Apostolos Serletis, professor of economics at the University of Calgary. Since receiving his Ph.D. from McMaster University in 1984, he has held visiting appointments at the University of Texas at Austin, the Athens University of Economics and Business, and the Research Department of the Federal Reserve Bank of St. Louis. Professor Serletis’s teaching and research interest focus on monetary and financial economics, macroeconometrics, and nonlinear and complex dynamics. He is the author of twelve books, including The Economics of Money, Banking, and Financial Markets (Canadian edition), with Frederic S. Mishkin; Macroeconomics: A Modern Approach: First Canadian Edition, with Robert J. Barro (Nelson, 2010); The Demand for Money: Theoretical and Empirical Approaches (Springer, 2007); Financial Markets and Institutions (Canadian edition), with Frederic S. Mishkin and Stanley G. Eakins (Addison-Wesley, 2004); and The Theory of Monetary Aggregation, co-edited with William A. Barnett (Elsevier, 2000). In addition, he has published over 300 articles in such journals as the Journal of Economic Literature, Journal of Monetary Economics, Journal of Money, Credit, and Banking, Journal of Econometrics, Journal of the American Statistical Association, Journal of Applied Econometrics, Journal of Business and Economic Statistics, Macroeconomic Dynamics, Journal of Banking and Finance, Journal of Economic Dynamics and Control, Economic Inquiry, Oxford Economic Papers, Oxford Bulletin of Economics and Statistics, Energy Economics, The Energy Journal, Canadian Journal of Economics, Econometric Reviews, and Studies in Nonlinear Dynamics and Econometrics, among others.
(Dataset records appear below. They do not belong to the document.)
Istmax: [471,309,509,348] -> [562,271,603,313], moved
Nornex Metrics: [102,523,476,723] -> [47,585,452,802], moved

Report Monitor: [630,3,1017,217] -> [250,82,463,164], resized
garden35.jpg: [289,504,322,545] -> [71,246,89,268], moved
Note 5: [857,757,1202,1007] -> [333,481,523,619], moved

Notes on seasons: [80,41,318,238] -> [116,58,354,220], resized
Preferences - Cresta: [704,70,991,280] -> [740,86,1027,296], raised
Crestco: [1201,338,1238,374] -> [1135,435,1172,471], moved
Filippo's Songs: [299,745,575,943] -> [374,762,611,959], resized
Apostolos Serletis is a Fellow of the Royal Society of Canada, Past President of the Society for Economic Measurement, Director of the Energy Industry program at the RUDN University in Moscow, Coeditor of Macroeconomic Dynamics and the Journal of Economic Asymmetries, Editor-in-Chief of the Open Economies Review, and Associate Editor of Energy Economics. He has also served as Guest Editor of the Journal of Econometrics, Econometric Reviews, and Macroeconomic Dynamics.